Over the last few years May has become a very weird month for me. One the one hand, it is my birth month and that is awesome but it is also the month I lost my mother, on Memorial Day no less, and sandwiched somewhere right in the middle is good old Mother’s Day, a holiday I can no longer participate in because I am not a mother myself (not to any humans that can buy me a damn gift at least) and I no longer have one to call my own anymore. This is a sad fact that I am constantly reminded of every year starting around April 1st when both my inbox and snail mail boxes become chockfull of various ways to celebrate Mom. It must be what it is like being non-Christian and having all things Christmas and Santa-like constantly in your face for three months of the year only worse because even people who don’t believe in either have mothers.
I don’t begrudge retailers trying to shift their products, even though the economy is better it is still not that great for stores, but by the end of April my patience starts to wear a little thin with everyone from Sur La Table (Give Mom All-Clad–40% off!) to Sephora (Gifts Mom will Love!) and the sense of loss and motherlessness starts to feel overwhelming. Ten years ago we celebrated out last Mother’s Day together and this year, like I have done in all the other years since she left, I will mark the occasion by visiting her memorial tree at the Minnesota Landscape Arboretum.

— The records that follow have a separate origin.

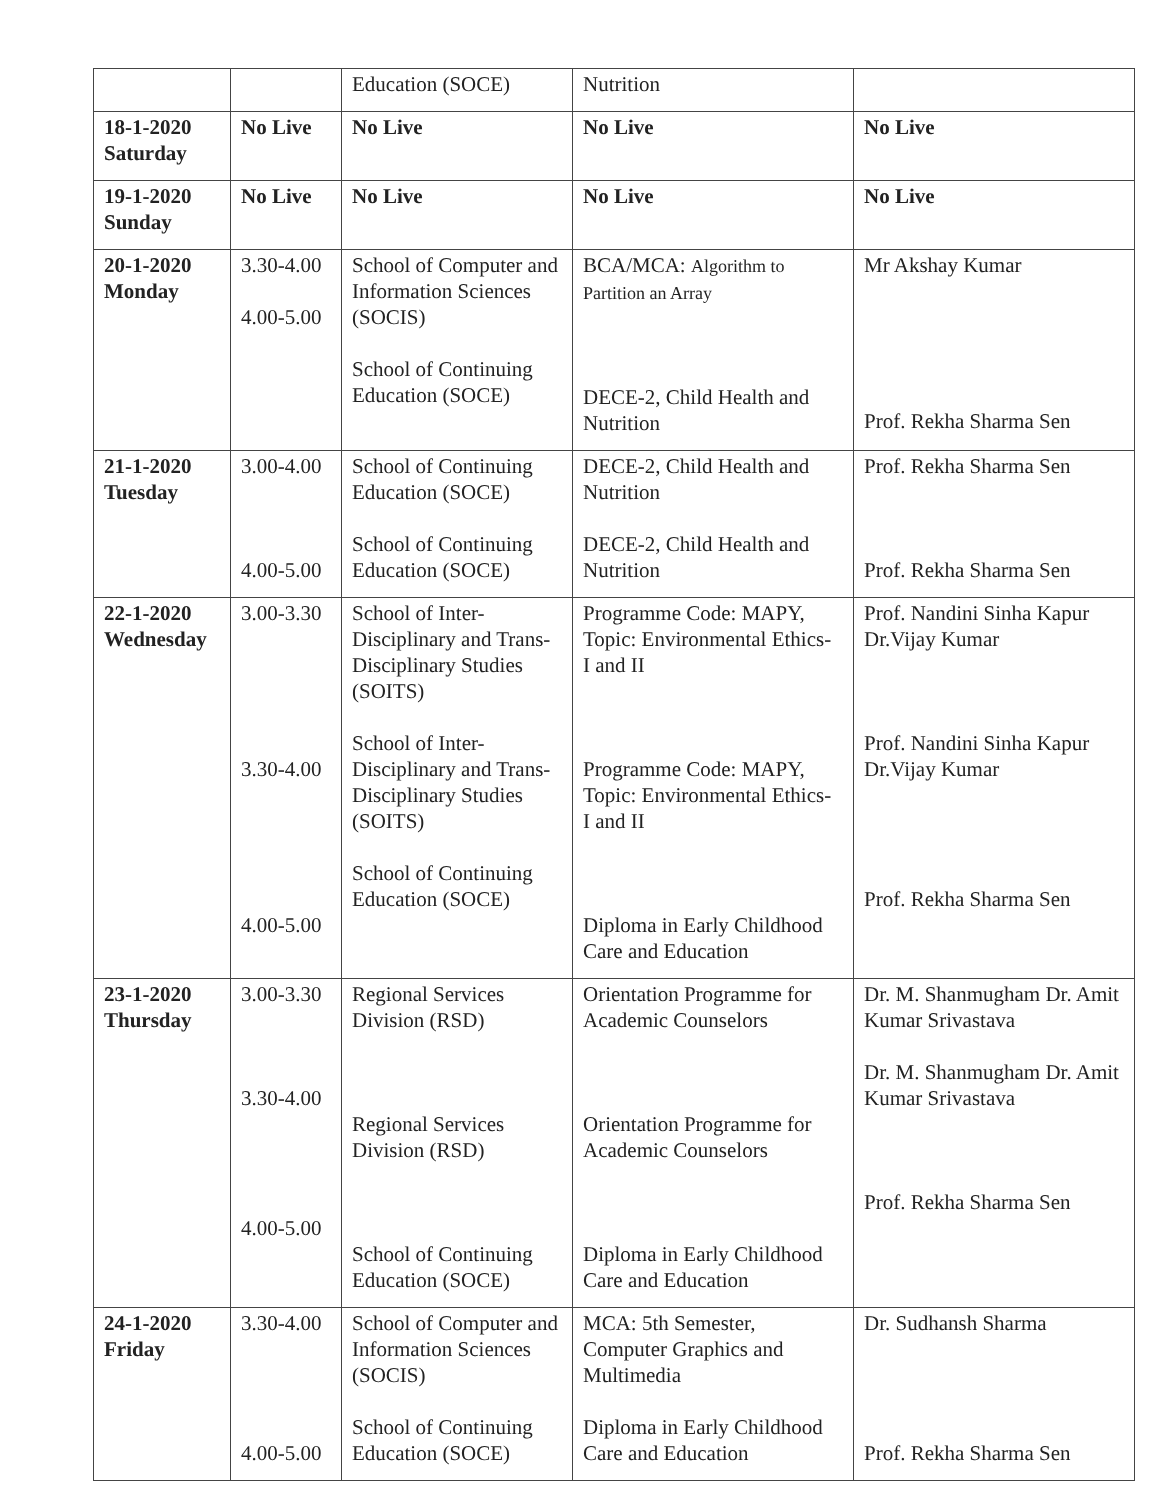| | | Education (SOCE) | Nutrition | |
| 18-1-2020 Saturday | No Live | No Live | No Live | No Live |
| 19-1-2020 Sunday | No Live | No Live | No Live | No Live |
| 20-1-2020 Monday | 3.30-4.00 4.00-5.00 | School of Computer and Information Sciences (SOCIS) School of Continuing Education (SOCE) | BCA/MCA: Algorithm to Partition an Array DECE-2, Child Health and Nutrition | Mr Akshay Kumar Prof. Rekha Sharma Sen |
| 21-1-2020 Tuesday | 3.00-4.00 4.00-5.00 | School of Continuing Education (SOCE) School of Continuing Education (SOCE) | DECE-2, Child Health and Nutrition DECE-2, Child Health and Nutrition | Prof. Rekha Sharma Sen Prof. Rekha Sharma Sen |
| 22-1-2020 Wednesday | 3.00-3.30 3.30-4.00 4.00-5.00 | School of Inter-Disciplinary and Trans-Disciplinary Studies (SOITS) School of Inter-Disciplinary and Trans-Disciplinary Studies (SOITS) School of Continuing Education (SOCE) | Programme Code: MAPY, Topic: Environmental Ethics- I and II Programme Code: MAPY, Topic: Environmental Ethics- I and II Diploma in Early Childhood Care and Education | Prof. Nandini Sinha Kapur Dr.Vijay Kumar Prof. Nandini Sinha Kapur Dr.Vijay Kumar Prof. Rekha Sharma Sen |
| 23-1-2020 Thursday | 3.00-3.30 3.30-4.00 4.00-5.00 | Regional Services Division (RSD) Regional Services Division (RSD) School of Continuing Education (SOCE) | Orientation Programme for Academic Counselors Orientation Programme for Academic Counselors Diploma in Early Childhood Care and Education | Dr. M. Shanmugham Dr. Amit Kumar Srivastava Dr. M. Shanmugham Dr. Amit Kumar Srivastava Prof. Rekha Sharma Sen |
| 24-1-2020 Friday | 3.30-4.00 4.00-5.00 | School of Computer and Information Sciences (SOCIS) School of Continuing Education (SOCE) | MCA: 5th Semester, Computer Graphics and Multimedia Diploma in Early Childhood Care and Education | Dr. Sudhansh Sharma Prof. Rekha Sharma Sen |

Like a lot of children my biggest fear (besides getting a shot or stitches or having to go to my great-Aunt Gertie’s house, she was crazy) was to lose one of my parents. This was exacerbated by a creepy old man from my childhood named Walt Disney who made it his life’s mission to scare the bejesus out of all the world’s children by creating animated classics about either half-orphans with evil step-parents (see: Snow White, Cinderella, Enchanted), or darling little baby animals whose mothers get killed by evil assholes (see: Bambi, Jungle Book, Little Mermaid, Lion King), I mean seriously, the man must not have liked kids at all because he sure knew how to terrify them and he really scared the crap out of me, so much so that I ran out of the theater when I saw Bambi at age five and to this day have never seen it all the way through.
But unlike most children, my fear of losing a parent at a young age had some basis in reality. My father had many health issues throughout my childhood and died when I was in a teen-ager after suffering a massive stroke. Just like Bambi I became a half-orphan and my one remaining parent became paramount in my life even if her name wasn’t Thumper.
My mother was not a perfect mother and I was not a perfect daughter because there is no such thing and anybody who says otherwise is a big fat liar-liar-of-the-pants-on-fire-variety or named Lindsay Lohan as they are practically one in the same. There is not a day that has gone by in these last almost ten years that I have not thought about her. I miss her when something good happens, when something bad happens or when absolutely nothing at all happens. The simple fact is I am never NOT going to miss her presence in my life because it was massive.
I miss the way she smelled, a wonky combination of Pond’s Dry Skin Cream (she swore by it) and Estee Lauder Youth Dew. I HATED to get into the car with her in the mornings because I didn’t like perfume smells (still don’t) so I would chomp on some Bubs Daddy grape gum because I knew she hated the smell of that so I figured we were even. Yeah, our relationship was like that and it was glorious. She also liked to pretend she did not put mushrooms or onions in my food and I would find them and show them to her and she be all like, “Hmm, I wonder how that got in there?” and I would be like really lady? I knew all her tricks and she knew most of mine.
Sometimes we fought like mad, she was stubborn and opinionated and on more than one occasion told me my hair had not looked good since she stopped doing it which of course was not true because I have great hair and everyone knows it. Back when I was in elementary school I had to hide picture day information from her or else I would end up with some ridiculous hairstyle that would not look at all out-of-place at the Miss America pageant or at a mall somewhere in bum-fuck Texas and that is not a good look on a ten-year old. (Think Toddlers and Tiara’s, minus the Toddlers because sometimes there were tiaras involved.)
It’s no surprise I got my love of books from a woman who named me after a character from one of her favorites. She took me to movies and plays and ice shows. She made the best poppy-seed cake with chocolate buttercream frosting, a to-die-for lemon chiffon pie and the best sliced cucumbers you have ever had, that in ten years none of us have been able to replicate with the same delicate balance of tangy/sweet she could do with her eyes closed and her hands tied behind her back. (I only slightly exaggerate.)
Lots of little things remind me of my her besides Ponds Cold Cream and Youth Dew. There is a stoplight on Lake Street just past France that she routinely forgot about (thankfully the cross street never had traffic on it or I would not be writing this post), White Castle hamburgers (once all the onions were scraped off ), the Lake Harriet rose garden, cheap-ass drugstore candy, Paul Newman movies, the list goes on and on. You know that old saying about turning into your mother? I am here to tell you it is absolutely true, just like my mother I am always cold, especially in restaurants and about fifty percent of the time I have a kleenex stuffed up my sleeve because I have allergies and my eyes get all watery and it is convenient as all get out.
So happy Mother’s Day to all my Oh-Amy peeps, those who are mothers, those who have mothers, and more importantly, to those who have lost either the person they called mom or a person who called them mom. I’ll be thinking of all of you sitting under my mothers tree this Sunday eating a White Castle while reading my childhood copy of Little Women, it’s my way of remembering her best.